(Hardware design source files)
◆ ◆ ◆ ◆ ◆ ◆ ◆
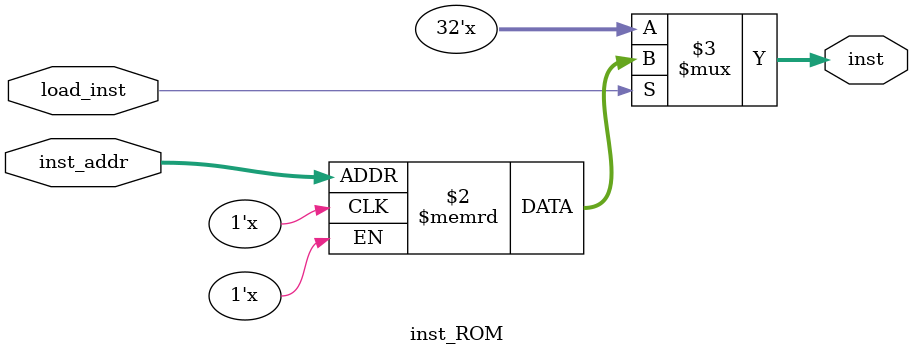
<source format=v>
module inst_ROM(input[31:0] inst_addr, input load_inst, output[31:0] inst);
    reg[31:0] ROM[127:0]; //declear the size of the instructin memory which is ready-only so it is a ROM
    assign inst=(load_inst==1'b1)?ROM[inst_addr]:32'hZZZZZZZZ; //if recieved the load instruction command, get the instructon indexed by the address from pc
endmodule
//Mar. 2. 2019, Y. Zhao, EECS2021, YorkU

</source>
◆ ◆ ◆ ◆ ◆ ◆ ◆
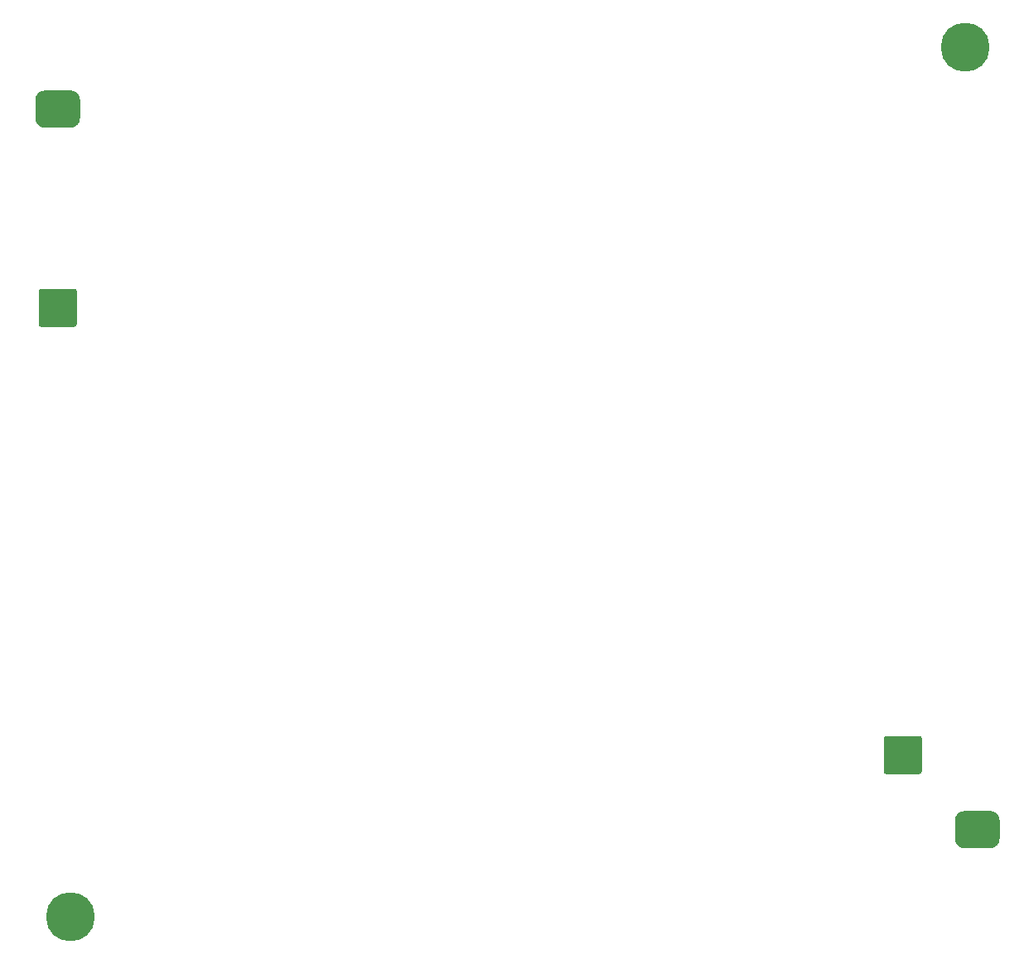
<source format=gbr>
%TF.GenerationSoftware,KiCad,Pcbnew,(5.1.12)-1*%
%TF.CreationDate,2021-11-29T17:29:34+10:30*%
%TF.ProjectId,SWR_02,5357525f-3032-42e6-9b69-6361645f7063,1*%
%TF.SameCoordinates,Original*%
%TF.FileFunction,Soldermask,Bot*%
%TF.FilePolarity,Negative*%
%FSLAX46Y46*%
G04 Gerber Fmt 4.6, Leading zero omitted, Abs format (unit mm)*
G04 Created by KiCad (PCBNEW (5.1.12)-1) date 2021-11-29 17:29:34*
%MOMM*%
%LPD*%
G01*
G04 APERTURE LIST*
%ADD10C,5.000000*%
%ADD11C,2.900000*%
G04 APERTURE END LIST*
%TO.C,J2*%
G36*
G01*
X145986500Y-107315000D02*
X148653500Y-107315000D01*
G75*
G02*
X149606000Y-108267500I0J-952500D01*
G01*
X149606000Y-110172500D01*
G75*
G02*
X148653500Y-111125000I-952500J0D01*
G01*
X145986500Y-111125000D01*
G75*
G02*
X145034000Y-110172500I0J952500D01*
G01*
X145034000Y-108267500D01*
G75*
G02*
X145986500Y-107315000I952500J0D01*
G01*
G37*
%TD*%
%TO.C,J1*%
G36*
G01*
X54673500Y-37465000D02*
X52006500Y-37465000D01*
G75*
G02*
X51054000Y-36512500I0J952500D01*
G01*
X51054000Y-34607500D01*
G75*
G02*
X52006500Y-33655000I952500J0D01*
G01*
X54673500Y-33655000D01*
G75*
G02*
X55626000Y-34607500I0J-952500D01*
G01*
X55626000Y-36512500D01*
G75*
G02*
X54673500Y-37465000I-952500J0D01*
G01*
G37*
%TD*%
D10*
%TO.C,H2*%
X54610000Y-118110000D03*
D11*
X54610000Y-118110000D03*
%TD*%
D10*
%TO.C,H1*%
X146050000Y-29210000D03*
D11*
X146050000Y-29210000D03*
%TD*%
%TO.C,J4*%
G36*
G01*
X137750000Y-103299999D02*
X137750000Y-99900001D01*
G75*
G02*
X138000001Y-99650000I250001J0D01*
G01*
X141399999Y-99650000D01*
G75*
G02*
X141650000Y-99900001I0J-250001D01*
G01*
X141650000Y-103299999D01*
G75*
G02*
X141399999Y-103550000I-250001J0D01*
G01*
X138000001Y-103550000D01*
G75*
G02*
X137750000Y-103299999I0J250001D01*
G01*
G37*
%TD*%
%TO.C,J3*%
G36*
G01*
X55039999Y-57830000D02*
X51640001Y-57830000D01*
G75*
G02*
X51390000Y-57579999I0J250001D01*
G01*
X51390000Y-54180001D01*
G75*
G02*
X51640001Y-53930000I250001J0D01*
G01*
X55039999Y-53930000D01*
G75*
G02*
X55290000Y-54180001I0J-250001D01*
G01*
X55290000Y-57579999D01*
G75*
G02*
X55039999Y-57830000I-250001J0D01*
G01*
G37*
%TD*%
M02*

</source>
◆ ◆ ◆ ◆ ◆ ◆ ◆
ACTIVITY. Look above for lines with the word "format" and copy them all.

RESPONSE BELOW.
<source format=v>
<source format=gbr>
G04 Gerber Fmt 4.6, Leading zero omitted, Abs format (unit mm)*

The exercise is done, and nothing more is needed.